From Wikipedia, the free encyclopedia
Jump to: navigation, search

Social data analysis is a style of analysis in which people work in a social, collaborative context to make sense of data. The term was introduced by Martin Wattenberg in 2005[1] and recently also addressed as big social data analysis in relation to big data computing.

Social data analysis comprises two main constituent parts: 1) data generated from social networking sites (or through social applications), and 2) sophisticated analysis of that data, in many cases requiring real-time (or near real-time) data analytics, measurements which understand and appropriately weigh factors such as influence, reach, and relevancy, an understanding of the context of the data being analyzed, and the inclusion of time horizon considerations. In short, social data analytics involves the analysis of social media in order to understand and surface insights which is embedded within the data.[2]

Basic definition[edit]

On a Social Data Analysis system or network, users store data sets and create visual representations. The datasets and visualisations/graphs are accessible to other users of the network or website. Users can create new and interesting visualisations/graphs as well as associated commentary from the same data sets. The discussion mechanisms often use frameworks such as a blogs and wikis to drive this social exploration/Collaborative intelligence.

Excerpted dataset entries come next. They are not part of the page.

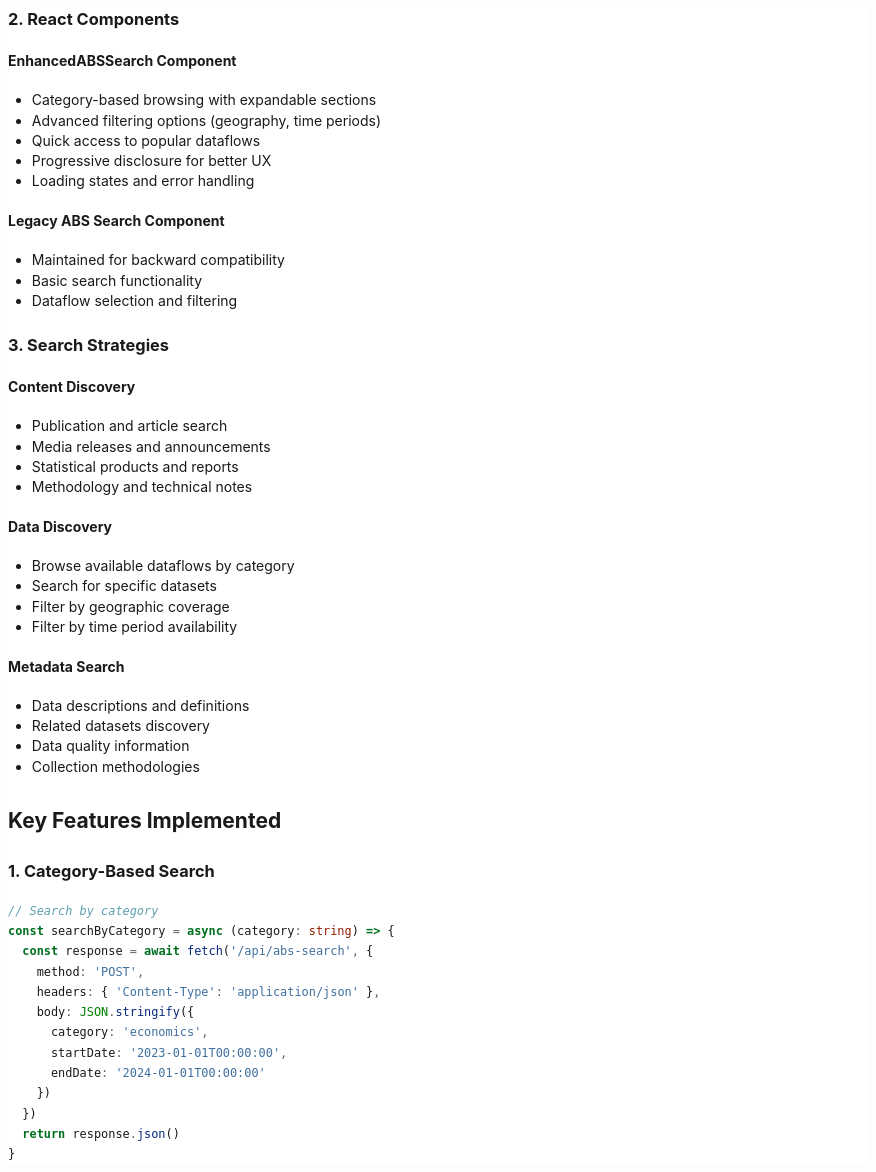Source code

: ### 2. React Components

#### EnhancedABSSearch Component
- Category-based browsing with expandable sections
- Advanced filtering options (geography, time periods)
- Quick access to popular dataflows
- Progressive disclosure for better UX
- Loading states and error handling

#### Legacy ABS Search Component
- Maintained for backward compatibility
- Basic search functionality
- Dataflow selection and filtering

### 3. Search Strategies

#### Content Discovery
- Publication and article search
- Media releases and announcements
- Statistical products and reports
- Methodology and technical notes

#### Data Discovery
- Browse available dataflows by category
- Search for specific datasets
- Filter by geographic coverage
- Filter by time period availability

#### Metadata Search
- Data descriptions and definitions
- Related datasets discovery
- Data quality information
- Collection methodologies

## Key Features Implemented

### 1. Category-Based Search
```typescript
// Search by category
const searchByCategory = async (category: string) => {
  const response = await fetch('/api/abs-search', {
    method: 'POST',
    headers: { 'Content-Type': 'application/json' },
    body: JSON.stringify({
      category: 'economics',
      startDate: '2023-01-01T00:00:00',
      endDate: '2024-01-01T00:00:00'
    })
  })
  return response.json()
}
```
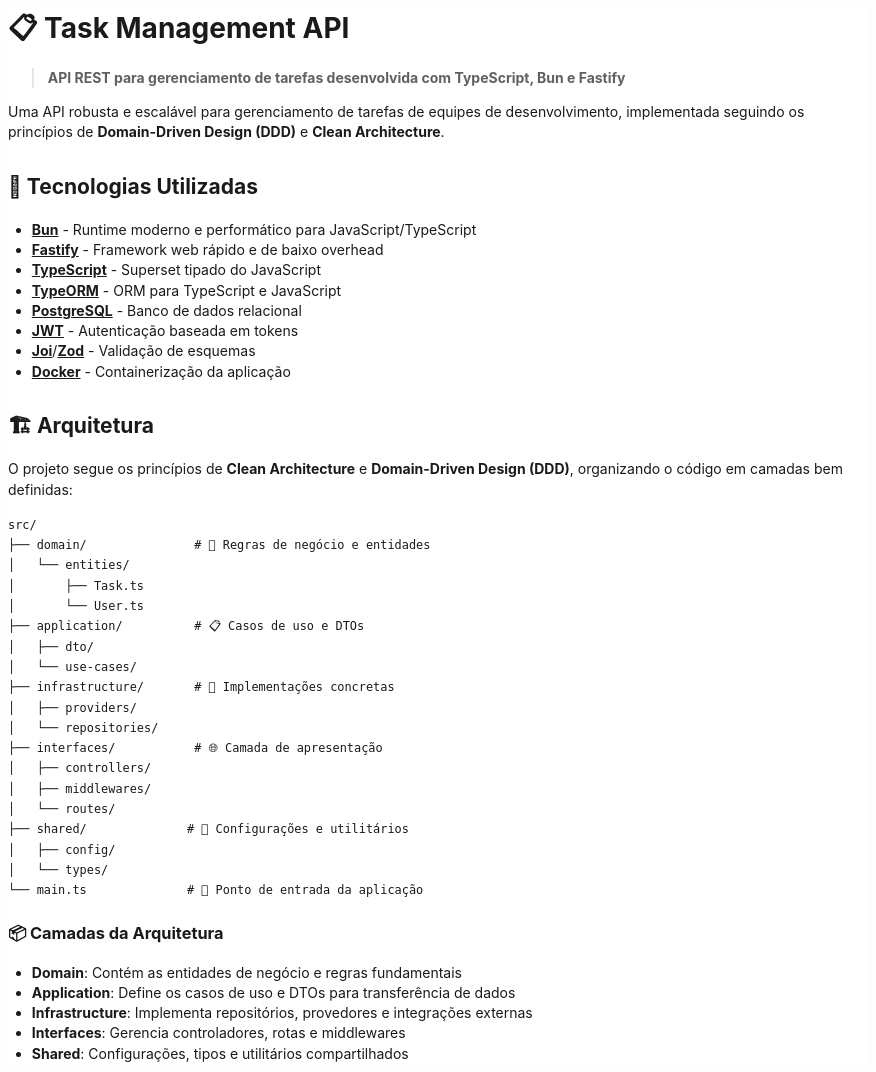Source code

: # 📋 Task Management API

> **API REST para gerenciamento de tarefas desenvolvida com TypeScript, Bun e Fastify**

Uma API robusta e escalável para gerenciamento de tarefas de equipes de desenvolvimento, implementada seguindo os princípios de **Domain-Driven Design (DDD)** e **Clean Architecture**.

## 🚀 Tecnologias Utilizadas

- **[Bun](https://bun.sh/)** - Runtime moderno e performático para JavaScript/TypeScript
- **[Fastify](https://fastify.dev/)** - Framework web rápido e de baixo overhead
- **[TypeScript](https://www.typescriptlang.org/)** - Superset tipado do JavaScript
- **[TypeORM](https://typeorm.io/)** - ORM para TypeScript e JavaScript
- **[PostgreSQL](https://www.postgresql.org/)** - Banco de dados relacional
- **[JWT](https://jwt.io/)** - Autenticação baseada em tokens
- **[Joi](https://joi.dev/)**/**[Zod](https://zod.dev/)** - Validação de esquemas
- **[Docker](https://www.docker.com/)** - Containerização da aplicação

## 🏗️ Arquitetura

O projeto segue os princípios de **Clean Architecture** e **Domain-Driven Design (DDD)**, organizando o código em camadas bem definidas:

```
src/
├── domain/               # 🎯 Regras de negócio e entidades
│   └── entities/
│       ├── Task.ts
│       └── User.ts
├── application/          # 📋 Casos de uso e DTOs
│   ├── dto/
│   └── use-cases/
├── infrastructure/       # 🔧 Implementações concretas
│   ├── providers/
│   └── repositories/
├── interfaces/           # 🌐 Camada de apresentação
│   ├── controllers/
│   ├── middlewares/
│   └── routes/
├── shared/              # 🔄 Configurações e utilitários
│   ├── config/
│   └── types/
└── main.ts              # 🚪 Ponto de entrada da aplicação
```

### 📦 Camadas da Arquitetura

- **Domain**: Contém as entidades de negócio e regras fundamentais
- **Application**: Define os casos de uso e DTOs para transferência de dados
- **Infrastructure**: Implementa repositórios, provedores e integrações externas
- **Interfaces**: Gerencia controladores, rotas e middlewares
- **Shared**: Configurações, tipos e utilitários compartilhados
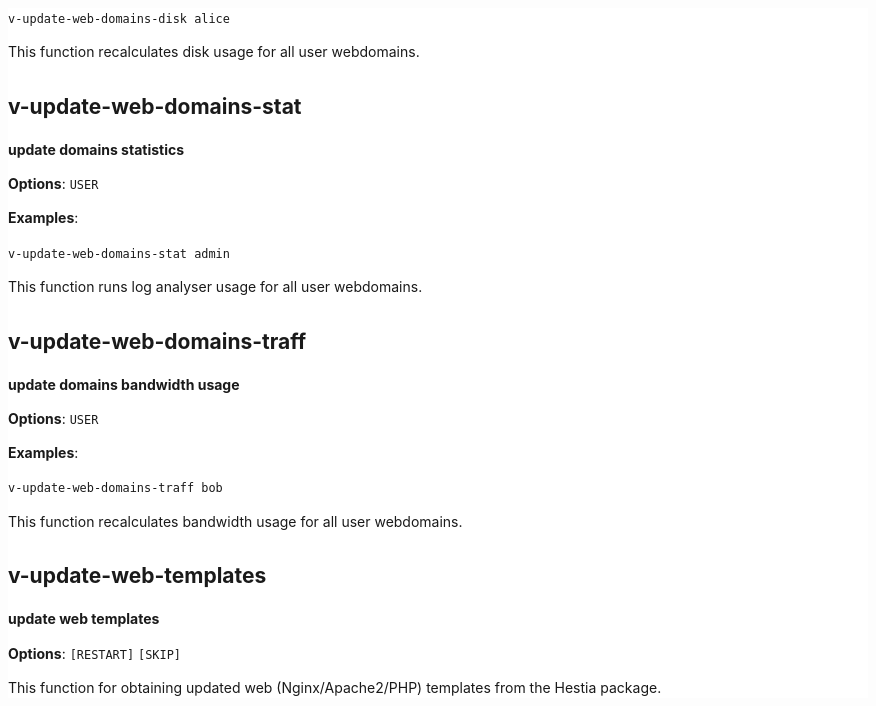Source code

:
 ```sh
v-update-web-domains-disk alice
```

This function recalculates disk usage for all user webdomains.

## v-update-web-domains-stat

**update domains statistics**

**Options**: `USER`

**Examples**:

```sh
v-update-web-domains-stat admin
```

This function runs log analyser usage for all user webdomains.

## v-update-web-domains-traff

**update domains bandwidth usage**

**Options**: `USER`

**Examples**:

```sh
v-update-web-domains-traff bob
```

This function recalculates bandwidth usage for all user webdomains.

## v-update-web-templates

**update web templates**

**Options**: `[RESTART]` `[SKIP]`

This function for obtaining updated web (Nginx/Apache2/PHP) templates from the Hestia package.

This is a new slant on business intelligence where social exploration of data can lead to serious analysis and important insight that the initiating user did not envisage/explore (for whatever reason).

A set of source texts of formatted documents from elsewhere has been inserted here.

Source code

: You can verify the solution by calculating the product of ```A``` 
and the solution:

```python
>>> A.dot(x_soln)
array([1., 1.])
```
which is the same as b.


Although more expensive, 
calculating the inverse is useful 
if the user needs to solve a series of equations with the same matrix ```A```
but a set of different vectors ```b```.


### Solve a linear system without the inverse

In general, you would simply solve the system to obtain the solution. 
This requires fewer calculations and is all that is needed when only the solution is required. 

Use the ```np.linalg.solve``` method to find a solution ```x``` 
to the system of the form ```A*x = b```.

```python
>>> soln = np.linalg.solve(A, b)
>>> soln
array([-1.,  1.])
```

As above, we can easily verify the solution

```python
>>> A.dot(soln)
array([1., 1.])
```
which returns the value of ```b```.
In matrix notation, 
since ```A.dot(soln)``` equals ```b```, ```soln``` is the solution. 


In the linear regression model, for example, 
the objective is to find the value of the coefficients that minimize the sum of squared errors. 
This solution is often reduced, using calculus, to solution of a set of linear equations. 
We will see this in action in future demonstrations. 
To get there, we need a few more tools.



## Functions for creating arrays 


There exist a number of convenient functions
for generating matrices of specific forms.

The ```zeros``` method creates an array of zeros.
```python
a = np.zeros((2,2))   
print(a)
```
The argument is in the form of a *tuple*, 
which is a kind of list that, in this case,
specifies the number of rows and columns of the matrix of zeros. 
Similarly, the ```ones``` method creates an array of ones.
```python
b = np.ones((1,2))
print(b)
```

How to get social data[edit]

With the development of Web 2.0, social networks are more and more popular. More and more scholars are working on social data analyses, hoping to find interesting results from the analyses. Usually, we can retrieve the social data from a variety of social networks, such as Twitter, Facebook, We Feel Fine, Wikipedia etc. Since most of the social networks provide us with the API, it's not difficult for us to retrieve the data. Using API to get data is like sending a request to the website and then the website returns the requested data in form of XML or in form of JSON. Since sometimes the data we request is more private, we may need to pay for the API in order to get the data we want. Social data can also be fetched by adding social login.

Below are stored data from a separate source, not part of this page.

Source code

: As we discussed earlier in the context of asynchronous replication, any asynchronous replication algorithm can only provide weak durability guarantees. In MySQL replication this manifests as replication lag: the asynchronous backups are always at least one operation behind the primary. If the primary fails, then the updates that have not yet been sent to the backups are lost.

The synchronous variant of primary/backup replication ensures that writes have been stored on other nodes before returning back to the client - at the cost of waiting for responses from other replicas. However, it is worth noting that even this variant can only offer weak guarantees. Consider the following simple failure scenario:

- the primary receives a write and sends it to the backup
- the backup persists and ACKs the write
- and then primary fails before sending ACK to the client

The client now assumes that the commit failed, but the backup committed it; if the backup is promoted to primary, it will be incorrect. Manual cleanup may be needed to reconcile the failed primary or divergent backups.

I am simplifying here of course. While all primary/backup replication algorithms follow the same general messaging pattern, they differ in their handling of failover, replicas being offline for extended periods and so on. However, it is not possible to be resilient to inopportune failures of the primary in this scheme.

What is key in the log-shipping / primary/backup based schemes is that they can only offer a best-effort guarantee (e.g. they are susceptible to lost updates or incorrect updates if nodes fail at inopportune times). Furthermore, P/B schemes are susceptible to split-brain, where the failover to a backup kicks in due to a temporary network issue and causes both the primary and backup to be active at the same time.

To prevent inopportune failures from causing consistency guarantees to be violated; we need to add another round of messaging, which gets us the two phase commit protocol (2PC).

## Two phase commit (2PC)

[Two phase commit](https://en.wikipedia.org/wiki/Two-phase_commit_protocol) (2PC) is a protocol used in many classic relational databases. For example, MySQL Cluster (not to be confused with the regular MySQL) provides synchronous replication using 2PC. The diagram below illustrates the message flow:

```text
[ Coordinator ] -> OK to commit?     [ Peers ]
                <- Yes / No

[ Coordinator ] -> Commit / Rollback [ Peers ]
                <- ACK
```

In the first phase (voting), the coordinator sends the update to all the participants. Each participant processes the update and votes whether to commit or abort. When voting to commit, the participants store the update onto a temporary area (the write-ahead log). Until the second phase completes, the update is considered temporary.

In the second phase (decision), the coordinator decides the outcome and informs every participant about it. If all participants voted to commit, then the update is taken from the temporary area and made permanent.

Indexing the data in bulk can be harder than accessing simpler APIs. Six_Apart was the first social media company to provide a (free) firehose of content for all the posts in their network (provided over XMPP). Twitter later came along and provided a firehose as did companies like Spinn3r, Datasift, and GNIP.

Methods of analysis[edit]

In most cases, we want to find out the relationships between social data and another event or we want to get interesting results from social data analyses to predict some events. There are some outstanding articles in this field, including Twitter Mood Predicts The Stock Market,[3] Predicting The Present With Google Trends[4] etc. In order to accomplish these goals, we need the appropriate methods to do the analyses. Usually, we use statistic methods, methods of machine learning or methods of data mining to do the analyses.

Universities all over the world are opening graduate program in Social Data Analysis.

Key concepts[edit]

When talking about social data analytics, there are a number of factors it's important to keep in mind (which we noted earlier):[2]

  • Sophisticated Data Analysis: what distinguishes social data analytics from sentiment analysis is the depth of the analysis. Social data analysis takes into consideration a number of factors (context, content, sentiment) to provide additional insight.
  • Time consideration: windows of opportunity are significantly limited in the field of social networking. What's relevant one day (or even one hour) may not be the next. Being able to quickly execute and analyze the data is an imperative.
  • Influence Analysis: understanding the potential impact of specific individuals can be key in understanding how messages might be resonating. It's not just about quantity, it's also very much about quality.
  • Network Analysis: social data is also interesting in that it migrates, grows (or dies) based on how the data is propagated throughout the network. It's how viral activity starts—and spreads.

See also[edit]


  1. ^ 2005: Baby Names, Visualization, and Social Data Analysis Martin Wattenberg. IEEE Symposium on Information Visualization.
  2. ^ a b IBM Emerging Technology - jStart - On the Horizon - Social data analytics
  3. ^ Bollen, Johan; Mao, Huinan; Zeng, Xiaojun (2011). "Twitter mood predicts the stock market". Journal of Computational Science. 2 (1): 1–8. 
  4. ^ Choi, Hyunyoung; Varian, Hal (2012). "Predicting the present with google trends". Economic Record. 88 (s1): 2–9.